REQUIRED WORK: Pictures do not belong in the copy; retype the records below exactly.

Rendered images with source text:
....................

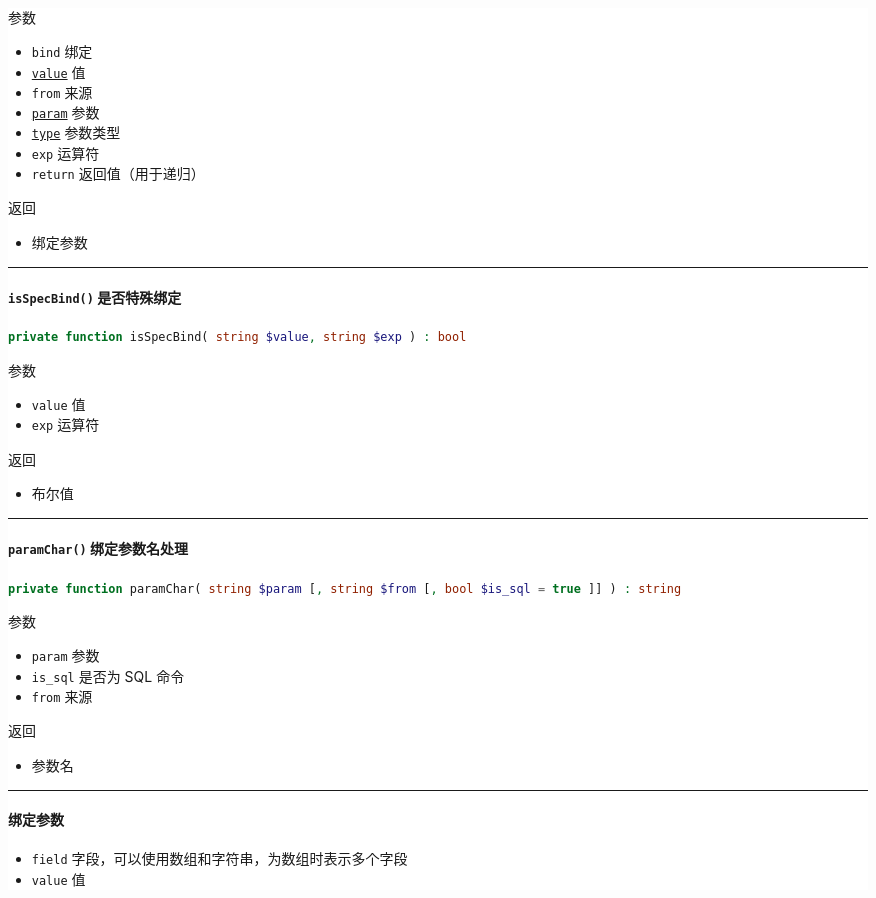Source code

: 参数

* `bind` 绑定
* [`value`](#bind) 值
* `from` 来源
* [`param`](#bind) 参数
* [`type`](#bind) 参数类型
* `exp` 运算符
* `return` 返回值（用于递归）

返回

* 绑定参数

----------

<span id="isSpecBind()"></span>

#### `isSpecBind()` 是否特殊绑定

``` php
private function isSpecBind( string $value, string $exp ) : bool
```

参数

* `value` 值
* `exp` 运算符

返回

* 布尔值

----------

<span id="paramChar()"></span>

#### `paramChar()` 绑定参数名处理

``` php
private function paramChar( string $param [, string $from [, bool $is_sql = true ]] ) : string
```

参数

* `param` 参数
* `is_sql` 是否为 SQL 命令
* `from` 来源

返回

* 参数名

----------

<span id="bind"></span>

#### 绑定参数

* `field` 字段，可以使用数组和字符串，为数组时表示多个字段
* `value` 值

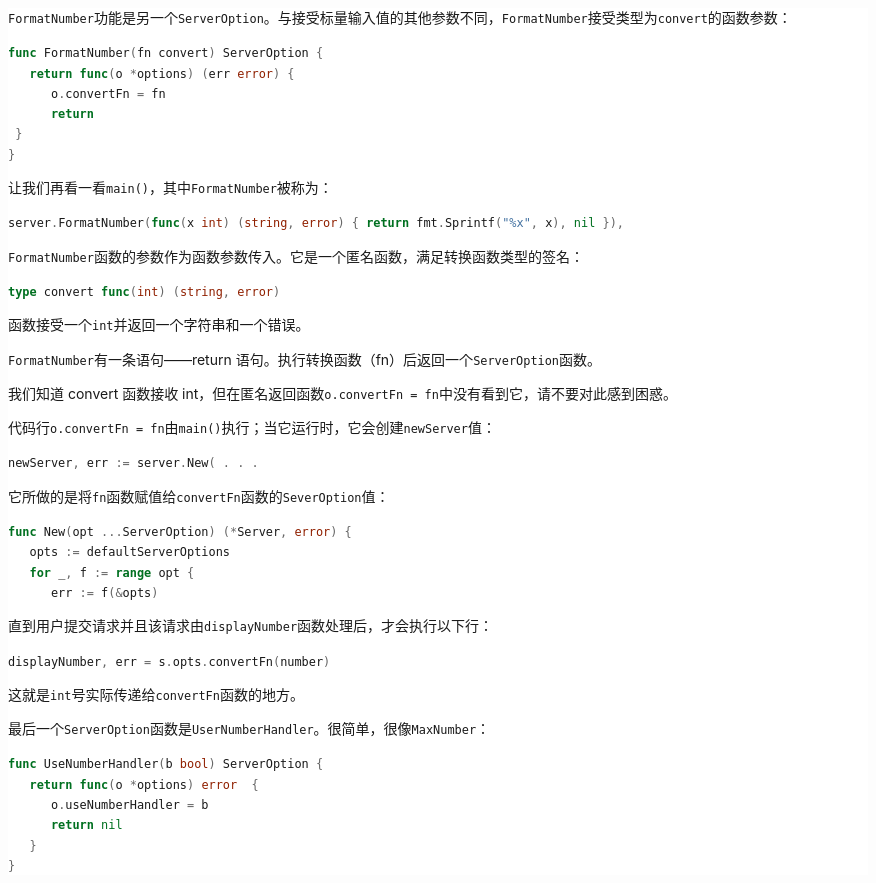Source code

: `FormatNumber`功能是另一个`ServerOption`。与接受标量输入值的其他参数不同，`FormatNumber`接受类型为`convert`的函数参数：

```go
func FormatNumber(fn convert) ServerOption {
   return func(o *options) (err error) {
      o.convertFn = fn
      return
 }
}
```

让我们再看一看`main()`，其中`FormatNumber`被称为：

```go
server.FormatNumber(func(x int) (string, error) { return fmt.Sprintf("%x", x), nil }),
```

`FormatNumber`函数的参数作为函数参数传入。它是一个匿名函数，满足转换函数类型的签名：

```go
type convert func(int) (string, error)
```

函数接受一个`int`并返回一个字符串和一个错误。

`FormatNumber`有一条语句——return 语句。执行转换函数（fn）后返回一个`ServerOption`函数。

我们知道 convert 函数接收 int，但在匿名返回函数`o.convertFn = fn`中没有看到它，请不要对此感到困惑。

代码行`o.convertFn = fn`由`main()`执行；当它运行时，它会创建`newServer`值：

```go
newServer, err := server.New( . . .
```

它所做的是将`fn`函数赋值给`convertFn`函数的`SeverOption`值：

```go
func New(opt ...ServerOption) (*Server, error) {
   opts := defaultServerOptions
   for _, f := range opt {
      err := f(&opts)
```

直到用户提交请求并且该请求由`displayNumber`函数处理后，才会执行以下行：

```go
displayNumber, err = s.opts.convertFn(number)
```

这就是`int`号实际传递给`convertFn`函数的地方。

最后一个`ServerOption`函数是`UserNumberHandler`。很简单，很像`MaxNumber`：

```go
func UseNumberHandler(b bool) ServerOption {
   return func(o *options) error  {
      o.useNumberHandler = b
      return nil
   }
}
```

....................

ANSWER SECTION:
Source code

: 参数

* `bind` 绑定
* [`value`](#bind) 值
* `from` 来源
* [`param`](#bind) 参数
* [`type`](#bind) 参数类型
* `exp` 运算符
* `return` 返回值（用于递归）

返回

* 绑定参数

----------

<span id="isSpecBind()"></span>

#### `isSpecBind()` 是否特殊绑定

``` php
private function isSpecBind( string $value, string $exp ) : bool
```

参数

* `value` 值
* `exp` 运算符

返回

* 布尔值

----------

<span id="paramChar()"></span>

#### `paramChar()` 绑定参数名处理

``` php
private function paramChar( string $param [, string $from [, bool $is_sql = true ]] ) : string
```

参数

* `param` 参数
* `is_sql` 是否为 SQL 命令
* `from` 来源

返回

* 参数名

----------

<span id="bind"></span>

#### 绑定参数

* `field` 字段，可以使用数组和字符串，为数组时表示多个字段
* `value` 值

Source code

: `FormatNumber`功能是另一个`ServerOption`。与接受标量输入值的其他参数不同，`FormatNumber`接受类型为`convert`的函数参数：

```go
func FormatNumber(fn convert) ServerOption {
   return func(o *options) (err error) {
      o.convertFn = fn
      return
 }
}
```

让我们再看一看`main()`，其中`FormatNumber`被称为：

```go
server.FormatNumber(func(x int) (string, error) { return fmt.Sprintf("%x", x), nil }),
```

`FormatNumber`函数的参数作为函数参数传入。它是一个匿名函数，满足转换函数类型的签名：

```go
type convert func(int) (string, error)
```

函数接受一个`int`并返回一个字符串和一个错误。

`FormatNumber`有一条语句——return 语句。执行转换函数（fn）后返回一个`ServerOption`函数。

我们知道 convert 函数接收 int，但在匿名返回函数`o.convertFn = fn`中没有看到它，请不要对此感到困惑。

代码行`o.convertFn = fn`由`main()`执行；当它运行时，它会创建`newServer`值：

```go
newServer, err := server.New( . . .
```

它所做的是将`fn`函数赋值给`convertFn`函数的`SeverOption`值：

```go
func New(opt ...ServerOption) (*Server, error) {
   opts := defaultServerOptions
   for _, f := range opt {
      err := f(&opts)
```

直到用户提交请求并且该请求由`displayNumber`函数处理后，才会执行以下行：

```go
displayNumber, err = s.opts.convertFn(number)
```

这就是`int`号实际传递给`convertFn`函数的地方。

最后一个`ServerOption`函数是`UserNumberHandler`。很简单，很像`MaxNumber`：

```go
func UseNumberHandler(b bool) ServerOption {
   return func(o *options) error  {
      o.useNumberHandler = b
      return nil
   }
}
```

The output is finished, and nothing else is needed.